Children in Conflict: the Lord's Resistance Army, Uganda
* Joe Powell
The children of Barlonyo, in northern Uganda, have taken to playing on the memorial to the 121 villagers buried after the Lord's Resistance Army (LRA) attack on February 21 2004. The long, curving concrete slab has the appearance of a pavement, but in rural Northern Uganda looks horribly out of place. The mass burials that took place in the days after the massacre were out of necessity and the memorial's figure of 121 reflects only those who could be identified. The LRA tactic of razing the thatched mud homes to the ground had meant many people were burned alive and never afforded even this most rudimentary of resting places. Many more villagers are simply listed as "missing". Among the parents of Barlonyo there is the uneasy knowledge that many of their children were abducted on that day and will have since spent their formative years fighting in the lawless jungles of the eastern Democratic Republic of Congo.
The process which the LRA use to abduct children is notoriously brutal. Siblings are often taken together and told that one of them must shoot the other or they will both die. These unimaginable acts that the children are forced to commit at this early stage is a calculated strategy by the LRA to prevent their new captives escaping. Many are so shamed by what they have done that they fear returning to their villages, where reprisal attacks on abductees have indeed taken place. And yet despite increased global prominence, in part due to the issuing of arrest warrants by the International Criminal Court, the LRA has continued with kidnapping and indoctrinating young boys and girls. Amnesty International reported that 350 people, mostly children, were abducted in the Central African Republic and South Sudan in April 2008. While the boys are taken primarily for fighting and carrying purposes, the girls are given the role of "wives" to the commanders, in effect acting as LRA sex slaves.

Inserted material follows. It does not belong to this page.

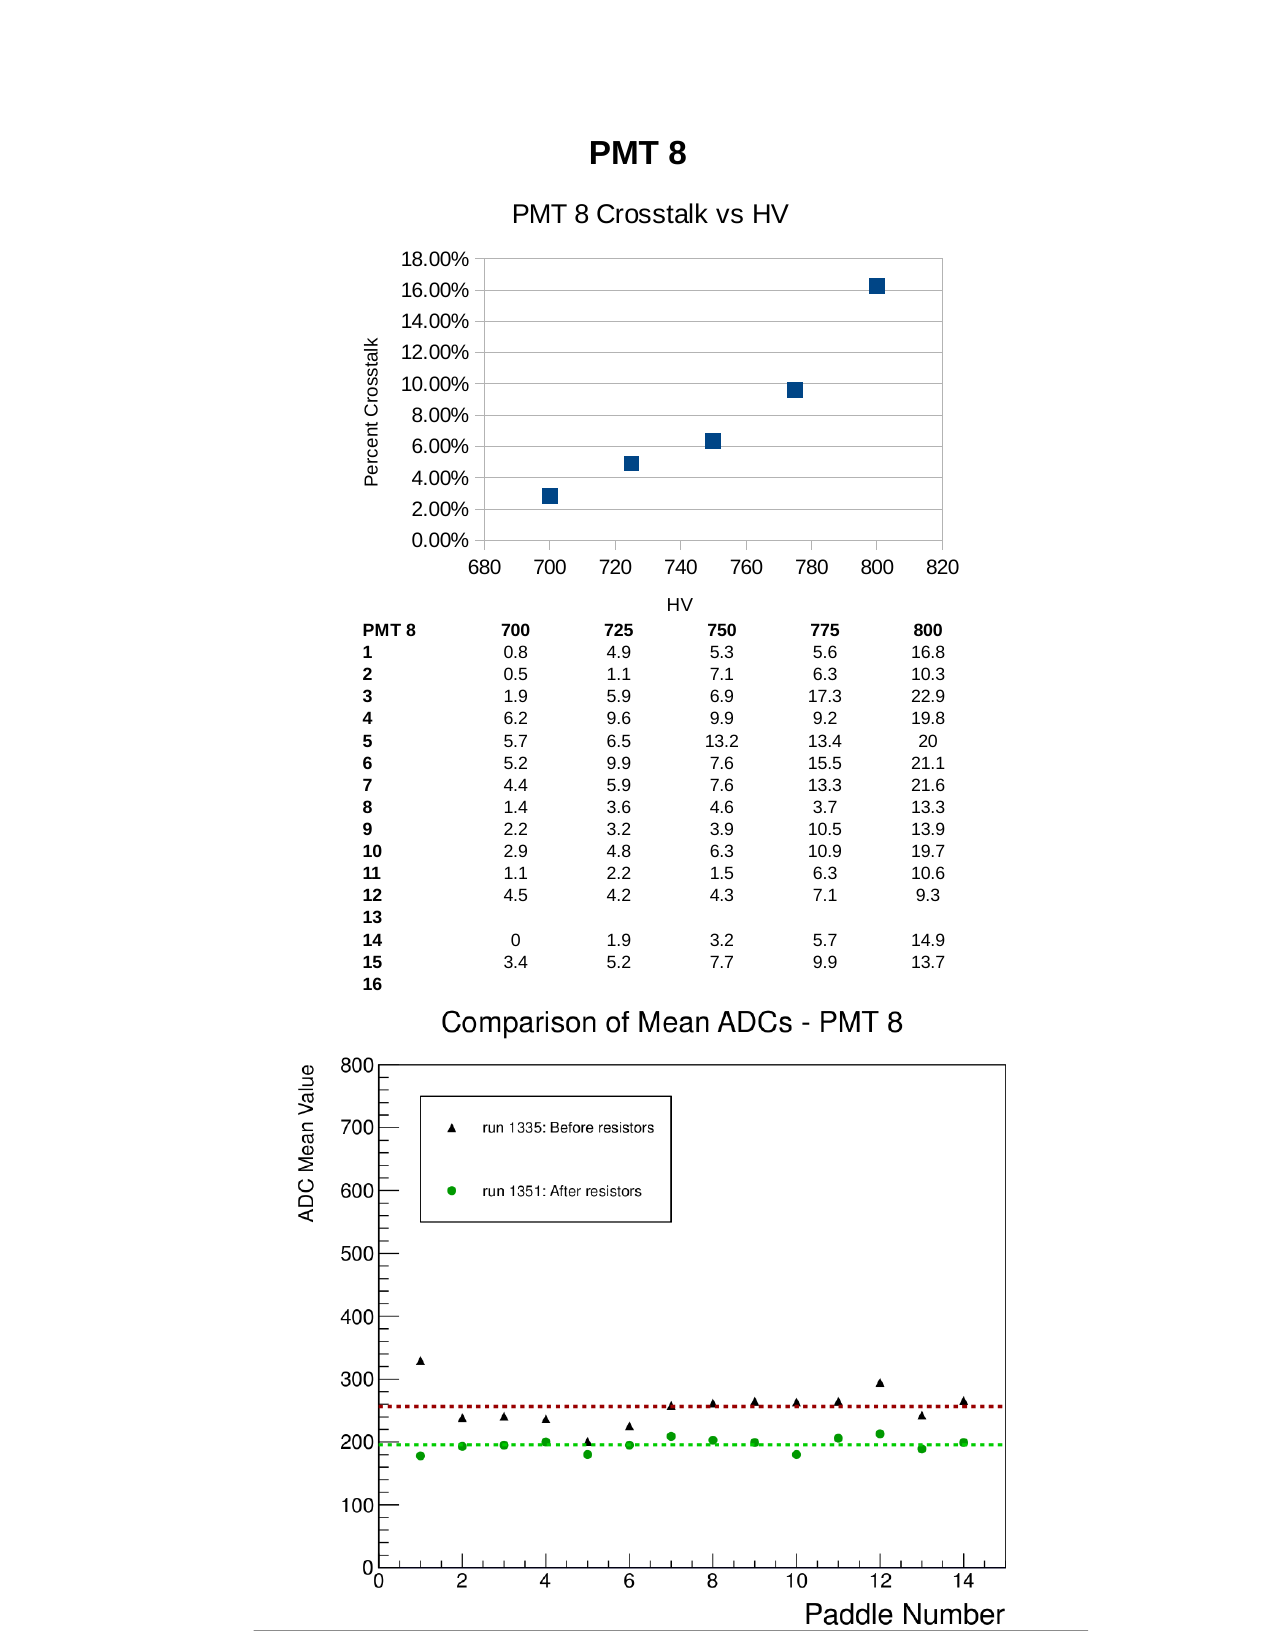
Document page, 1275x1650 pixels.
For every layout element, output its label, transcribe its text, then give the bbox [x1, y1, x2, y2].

picture [253, 1003, 1089, 1631]
text PMT 8 [75, 133, 1200, 172]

These children are some of the 300,000 who Unicef estimates are directly engaged in conflicts worldwide. Twelve thousand children are thought to have at some stage fought in the LRA. However, despite their continued abductions in other parts of the Great Lakes region, northern Uganda has been relatively peaceful for the past two years. The child night commuters who used to walk large distances from their vulnerable villages to the safer urban centres of Gulu, Lira and Kitgum have now stopped. Barlonyo itself is struggling hard to regain a semblance of normality but there is another great challenge facing this most resilient of communities: the child soldiers have now started returning.

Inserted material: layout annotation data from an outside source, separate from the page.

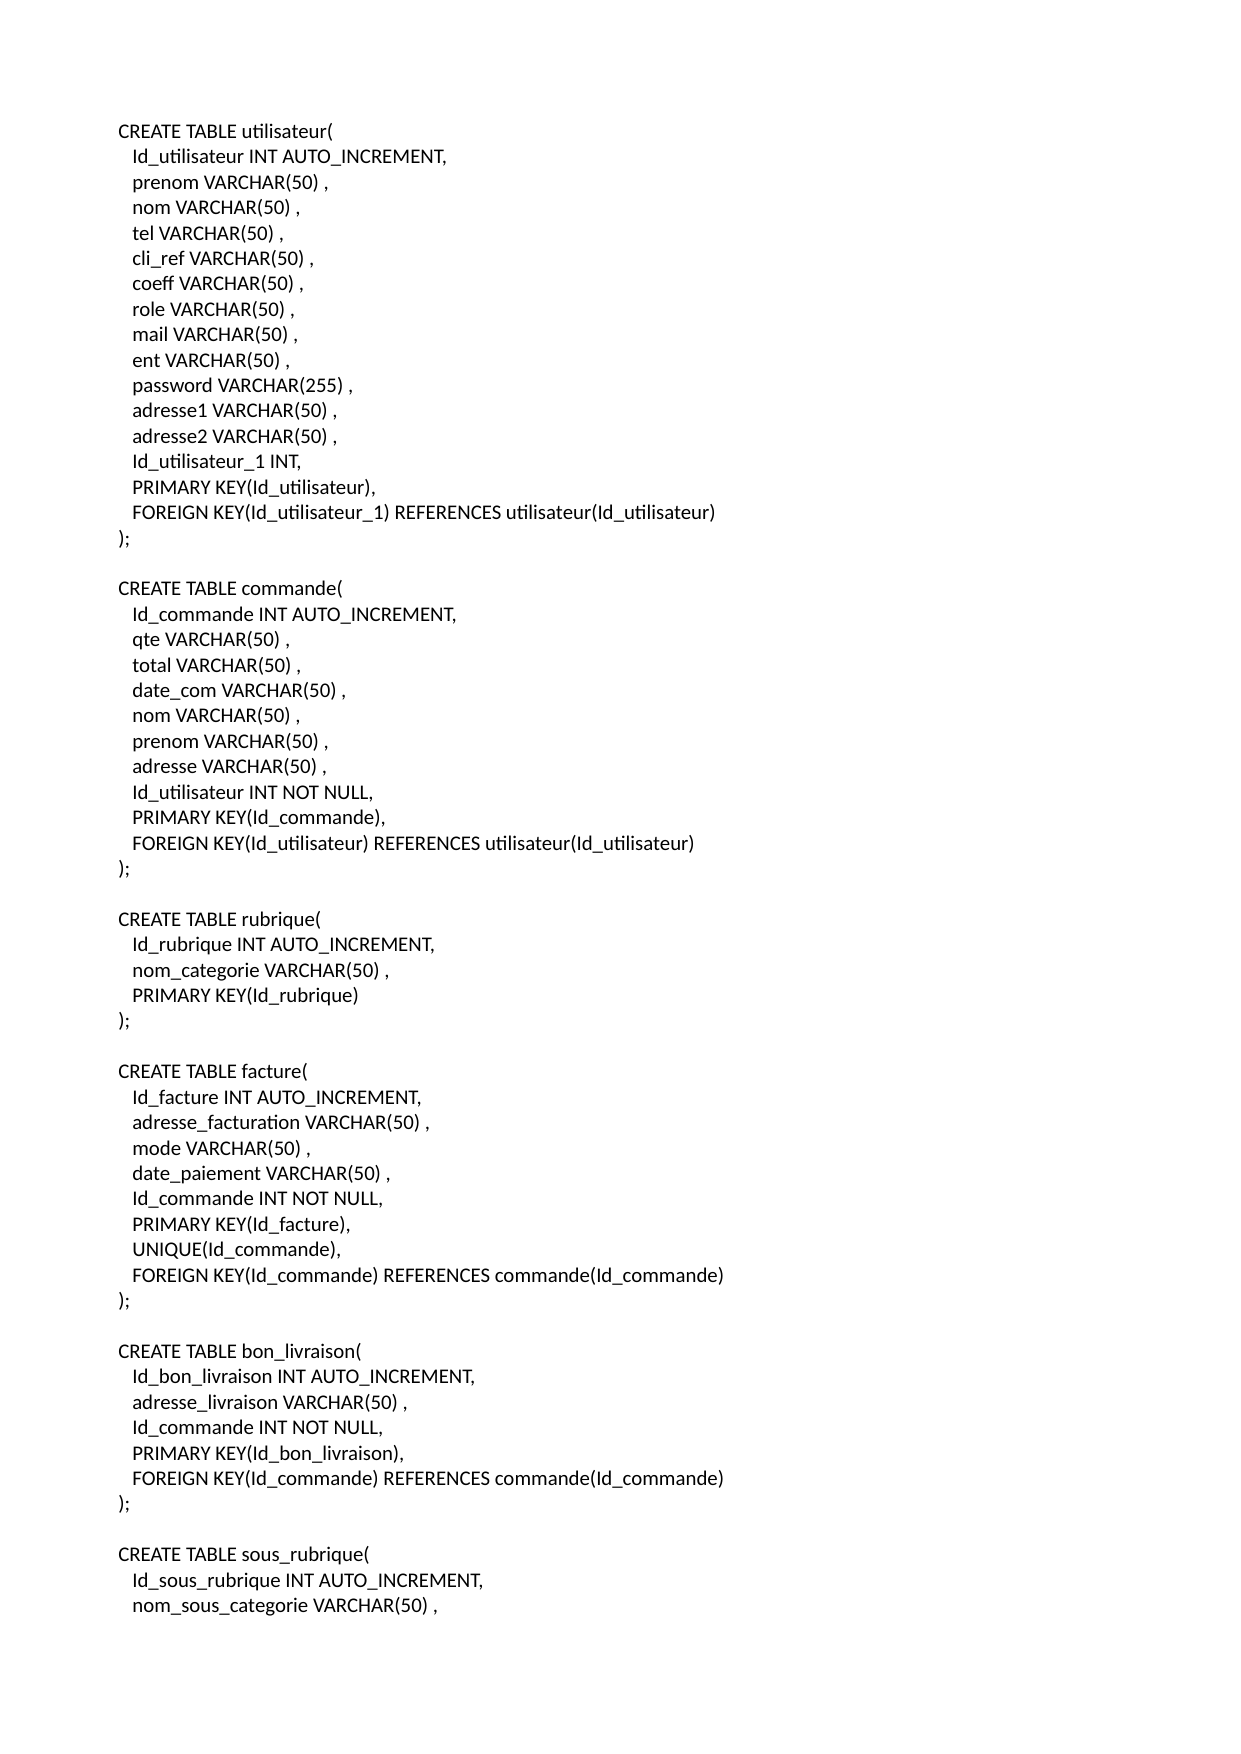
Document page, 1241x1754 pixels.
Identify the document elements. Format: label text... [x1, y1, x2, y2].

text adresse VARCHAR(50) , [118, 753, 1122, 779]
text adresse2 VARCHAR(50) , [118, 423, 1122, 448]
text FOREIGN KEY(Id_commande) REFERENCES commande(Id_commande) [118, 1465, 1122, 1491]
text coeff VARCHAR(50) , [118, 271, 1122, 296]
text PRIMARY KEY(Id_utilisateur), [118, 474, 1122, 499]
text PRIMARY KEY(Id_facture), [118, 1211, 1122, 1236]
text nom VARCHAR(50) , [118, 194, 1122, 220]
text Id_commande INT NOT NULL, [118, 1414, 1122, 1440]
text CREATE TABLE commande( [118, 576, 1122, 601]
text tel VARCHAR(50) , [118, 220, 1122, 245]
text adresse_facturation VARCHAR(50) , [118, 1109, 1122, 1135]
text CREATE TABLE utilisateur( [118, 118, 1122, 143]
text adresse_livraison VARCHAR(50) , [118, 1389, 1122, 1414]
text CREATE TABLE bon_livraison( [118, 1338, 1122, 1363]
text UNIQUE(Id_commande), [118, 1236, 1122, 1262]
text FOREIGN KEY(Id_utilisateur_1) REFERENCES utilisateur(Id_utilisateur) [118, 499, 1122, 525]
text Id_sous_rubrique INT AUTO_INCREMENT, [118, 1567, 1122, 1592]
text ); [118, 1491, 1122, 1516]
text Id_bon_livraison INT AUTO_INCREMENT, [118, 1363, 1122, 1389]
text password VARCHAR(255) , [118, 372, 1122, 398]
text Id_utilisateur INT AUTO_INCREMENT, [118, 143, 1122, 169]
text nom_sous_categorie VARCHAR(50) , [118, 1592, 1122, 1618]
text CREATE TABLE rubrique( [118, 906, 1122, 931]
text Id_commande INT AUTO_INCREMENT, [118, 601, 1122, 626]
text FOREIGN KEY(Id_utilisateur) REFERENCES utilisateur(Id_utilisateur) [118, 830, 1122, 855]
text prenom VARCHAR(50) , [118, 728, 1122, 753]
text nom_categorie VARCHAR(50) , [118, 957, 1122, 982]
text ); [118, 525, 1122, 550]
text role VARCHAR(50) , [118, 296, 1122, 321]
text nom VARCHAR(50) , [118, 703, 1122, 728]
text date_paiement VARCHAR(50) , [118, 1160, 1122, 1186]
text FOREIGN KEY(Id_commande) REFERENCES commande(Id_commande) [118, 1262, 1122, 1287]
text adresse1 VARCHAR(50) , [118, 398, 1122, 423]
text qte VARCHAR(50) , [118, 626, 1122, 652]
text ent VARCHAR(50) , [118, 347, 1122, 372]
text CREATE TABLE sous_rubrique( [118, 1541, 1122, 1567]
text Id_utilisateur_1 INT, [118, 448, 1122, 474]
text prenom VARCHAR(50) , [118, 169, 1122, 194]
text total VARCHAR(50) , [118, 652, 1122, 677]
text ); [118, 855, 1122, 881]
text Id_rubrique INT AUTO_INCREMENT, [118, 931, 1122, 957]
text cli_ref VARCHAR(50) , [118, 245, 1122, 271]
text mode VARCHAR(50) , [118, 1135, 1122, 1160]
text PRIMARY KEY(Id_bon_livraison), [118, 1440, 1122, 1465]
text Id_facture INT AUTO_INCREMENT, [118, 1084, 1122, 1109]
text Id_commande INT NOT NULL, [118, 1186, 1122, 1211]
text PRIMARY KEY(Id_rubrique) [118, 982, 1122, 1008]
text mail VARCHAR(50) , [118, 321, 1122, 347]
text ); [118, 1287, 1122, 1313]
text ); [118, 1008, 1122, 1033]
text PRIMARY KEY(Id_commande), [118, 804, 1122, 830]
text CREATE TABLE facture( [118, 1058, 1122, 1084]
text Id_utilisateur INT NOT NULL, [118, 779, 1122, 804]
text date_com VARCHAR(50) , [118, 677, 1122, 703]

Often unrecognisable from when they left, the children can now only be described as such in name only. To all extent and purpose they have had their childhoods stolen. These sons and daughters of Barlonyo have now experienced, in their short lifetimes, more bloodshed and atrocity than any sane person could be expected to handle. Many of the girls return infected with HIV and will have already given birth in the jungle. The boys sport scars that bear a closer resemblance to the savage beatings they received at the hands of their commanders, than anything they could have picked up in battle. Mostly they now sit idly, staring vacantly into the distance and taking solace in the viscously potent local brew. Other villagers treat them with caution and outright acceptance back into the community is rare. The lost years of schooling have left the abductees without the skills needed to work and feelings of alienation are common. Counselling is offered by some NGOs but it is far from universally available. Uganda's overstretched healthcare system pays little attention to mental health.

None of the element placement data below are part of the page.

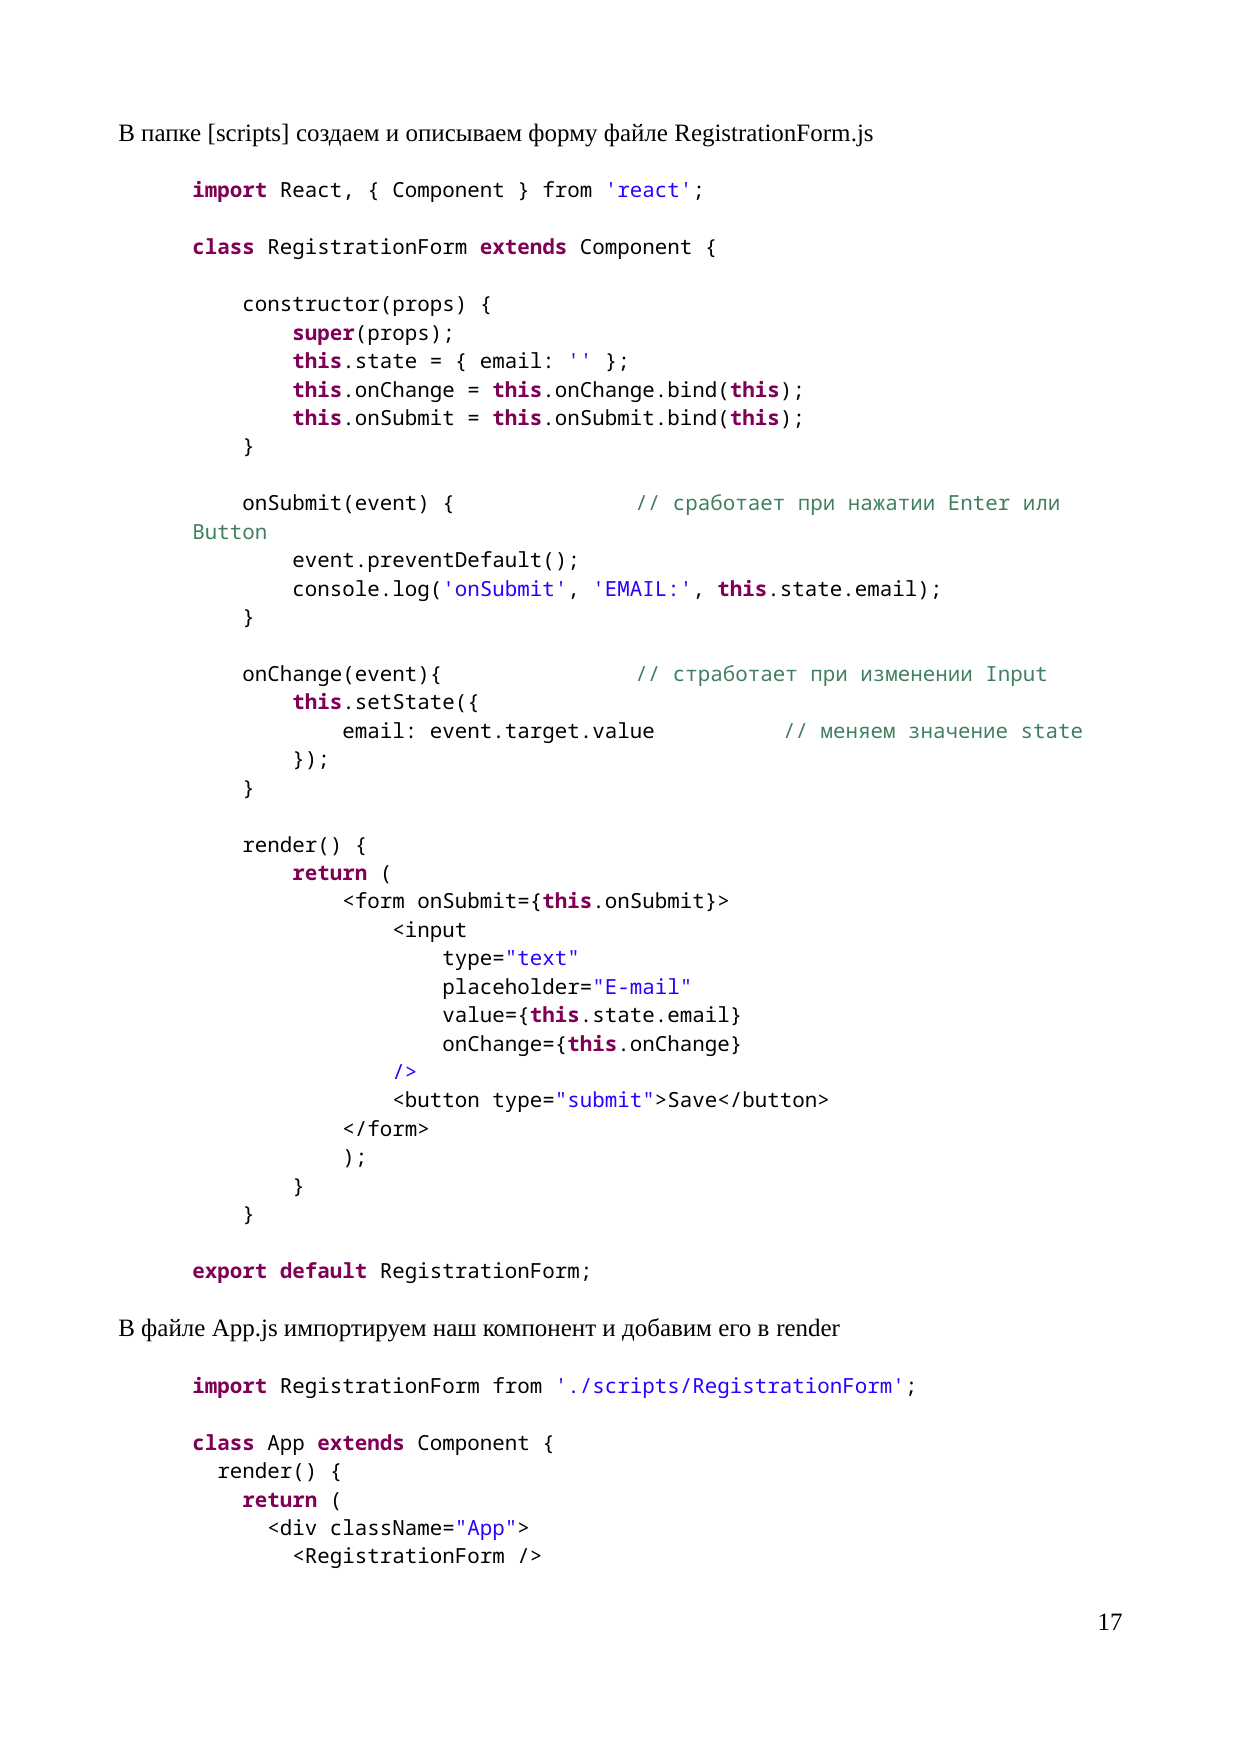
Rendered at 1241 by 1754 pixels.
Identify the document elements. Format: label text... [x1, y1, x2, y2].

text <form onSubmit={this.onSubmit}> [192, 887, 1122, 915]
text return ( [192, 858, 1122, 887]
text email: event.target.value // меняем значение state [192, 716, 1122, 744]
text event.preventDefault(); [192, 545, 1122, 574]
text ); [192, 1142, 1122, 1171]
text }); [192, 744, 1122, 773]
text render() { [192, 830, 1122, 858]
text this.setState({ [192, 687, 1122, 716]
text class App extends Component { [192, 1428, 1122, 1456]
text placeholder="E-mail" [192, 972, 1122, 1000]
text this.onSubmit = this.onSubmit.bind(this); [192, 403, 1122, 432]
text return ( [192, 1485, 1122, 1513]
text import RegistrationForm from './scripts/RegistrationForm'; [192, 1371, 1122, 1399]
text this.onChange = this.onChange.bind(this); [192, 375, 1122, 403]
text super(props); [192, 318, 1122, 346]
text } [192, 773, 1122, 801]
text onChange(event){ // стработает при изменении Input [192, 659, 1122, 687]
text </form> [192, 1114, 1122, 1142]
text <input [192, 915, 1122, 943]
text import React, { Component } from 'react'; [192, 176, 1122, 204]
text this.state = { email: '' }; [192, 346, 1122, 375]
text <RegistrationForm /> [192, 1542, 1122, 1570]
text } [192, 1171, 1122, 1199]
text console.log('onSubmit', 'EMAIL:', this.state.email); [192, 574, 1122, 602]
text <div className="App"> [192, 1513, 1122, 1542]
text class RegistrationForm extends Component { [192, 232, 1122, 261]
text <button type="submit">Save</button> [192, 1086, 1122, 1114]
text В папке [scripts] создаем и описываем форму файле RegistrationForm.js [118, 118, 1122, 147]
text value={this.state.email} [192, 1000, 1122, 1029]
text onChange={this.onChange} [192, 1029, 1122, 1057]
text В файле App.js импортируем наш компонент и добавим его в render [118, 1313, 1122, 1342]
text type="text" [192, 943, 1122, 972]
text export default RegistrationForm; [192, 1256, 1122, 1285]
text constructor(props) { [192, 289, 1122, 318]
text render() { [192, 1456, 1122, 1485]
text } [192, 602, 1122, 631]
text } [192, 432, 1122, 460]
text /> [192, 1057, 1122, 1086]
text } [192, 1199, 1122, 1228]
text onSubmit(event) { // сработает при нажатии Enter или Button [192, 488, 1122, 545]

This is all begs the question of what should be done with these battle-hardened but traumatised young people. Sensitisation of affected communities is needed to encourage dialogue between the returnees and their former friends and family members. Traditional justice mechanisms have also been used to promote forgiveness of former LRA soldiers and help them integrate back into society. Educational catch-up programmes have been implemented to try and equip the returnees with the skills they need to find employment.
However, in many cases there remains the tragic paradox of parents desperately praying for their children to come home, only not to be prepared for the dramatic changes they see in front of them. Community leaders in Barlonyo have, though, pronounced themselves ready to forgive. An LRA delegation recently visited the village to apologise for the massacre and slowly people have returned from the internally displaced people's camps to try and rebuild their lives.
A bumper crop of "sim-sim" has just been harvested and the farmers have organised a cooperative to ensure they get the best possible price from market. The school has re-opened and there are hopes that government services, such as agricultural advice centres, may soon be on the way. The children abducted on the February 21 2004 may have had their childhoods stolen, but they now at least have hope for the future, and can become increasingly confident that the generation following them will be brought up in peace.